When creating the design for her tree houses at a local ski resort, Gail Goodwin wasn’t going to compromise on the vision for her project.

“I wanted that storybook whimsy,” she said. “I live to create wonder.”

Goodwin owns Snow Bear Chalets, the newest real estate edition to the village at Whitefish Mountain Resort. The project features three luxury ski-in, ski-out tree houses adjacent to Chair 3. Construction crews broke ground in August, and Goodwin is hoping the first dwelling will be open by the end of February, although it’s already booked for several weeks following the opening. Crews expect to complete the next two tree houses in the following weeks in staggering order, and then Goodwin will rent them out by the week, all year long on sites such as VRBO and Airbnb.

Despite being 25 feet off the ground, the 800-square-foot buildings stand out with their swooping roof beams, swinging bridges and the castle-esque turrets below the spiral staircases. When asked to describe the architectural theme for the tree houses, she said “Harry Potter meets Hansel and Gretel.”

“There’s so much that’s just so boring and overdone. I won’t build boring,” she said. “I think we need to add a little magic to the world. There’s a lot of Montana gorgeous, but there’s a whole lot of boring. I want to make it magic.”

The three dwellings can accommodate a maximum of 22 guests. Each tree house is equipped with its own hot tub, top-of-the-line kitchen appliances, luxury furniture and as many amenities as Goodwin could pack in without crowding the space.

The property Goodwin purchased was once owned by Ed Schenck, one of the founders of the Big Mountain ski resort. Schneck’s family kept the property in their family for years, and three years ago put it on the market. After finding out the parcel had an important history on the mountain, Goodwin wanted to make the resort proud.

“We said, ‘What’s the best thing we could do on the mountain?” she said. “I think it’s going to add some sizzle.”

Whitefish Mountain Chief Executive Officer Dan Graves said he appreciates the lodging addition.

“We feel it’s unique and upscale lodging, which is always a good thing for the resort,” Graves said. “It’s definitely a significant development for that area.”

The property is in a wooded area, and Goodwin is leaving as many trees in place as possible. The tree houses are actually held up by beams that tie into rock below the ground surface below.

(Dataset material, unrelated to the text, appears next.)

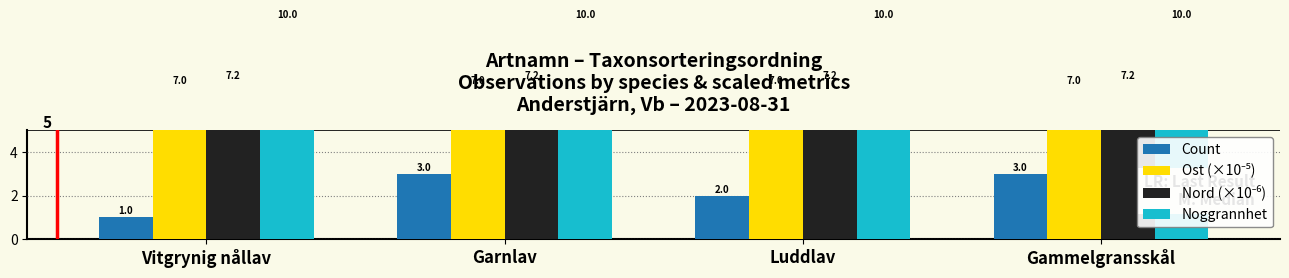

What position from the right is Vitgrynig nållav?

4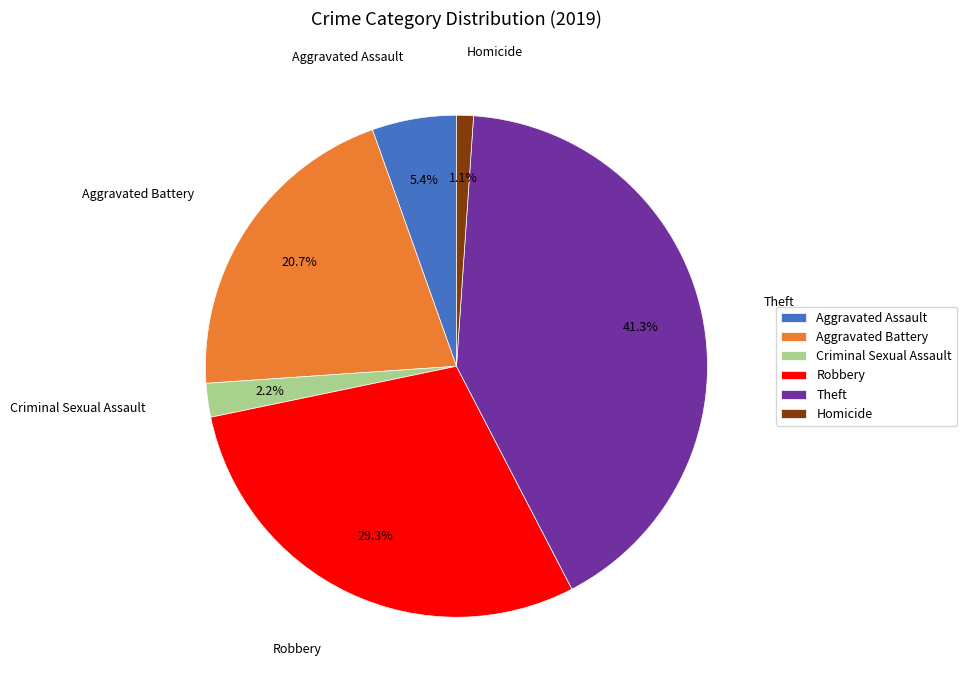

To the nearest percent, what is the average slice percentage?

17%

Each of the tree houses are named for the tree species on the property. The Ponderosa Chalet will be the first unit completed, followed by Tamarack Chalet. The first two are similar in size and design, and the third unit, Cedar Chalet, set in the ground with a foundation, is both larger in square footage and bed count.

Gabe Thomas, head of project contractor GT Builders, said his company has built some pretty “off the hook” cabins before, but never built anything exactly like this.

“Nothing in the air,” he said. “It’s been unconventional.”

Aside from building most of the structures with a crane, Thomas said it was somewhat challenging to get the utilities up into the tree houses, but he’s brought on the experts for that.

“That’s why we’re in business — to build something imaginative,” Thomas said. “This one, I feel like without a doubt puts us in a whole different category of builders.”

Goodwin credited Three Rivers Bank for supporting her with the financial backing for tree-house development.

Goodwin’s Flathead-area projects got rolling about three years ago when she found a piece of private property inside the boundaries of Glacier National Park. She built an equally imaginative cabin to rent out to high-profile vacationers three years ago, and today the property is booked for the next 18 months.

“It has been such a unique property,” she said. “It’s brought people in from all over the world and I wanted to do it again.”

Goodwin’s cheery manner isn’t just limited to building Disney-like vacation homes. She’s a real estate developer by trade, but also has spent some time in the last 10 years on her website, InspireMeToday.com. The website emails out daily inspiring quotes and stories and features posts such as “Become a Realistic Idealist” and the “Foundations of Well-Being.”

“That’s where my philosophy is and the inspiration we take from life,” Goodwin said. “That’s why I could not build boring. The world needs whimsy; the world needs fun.”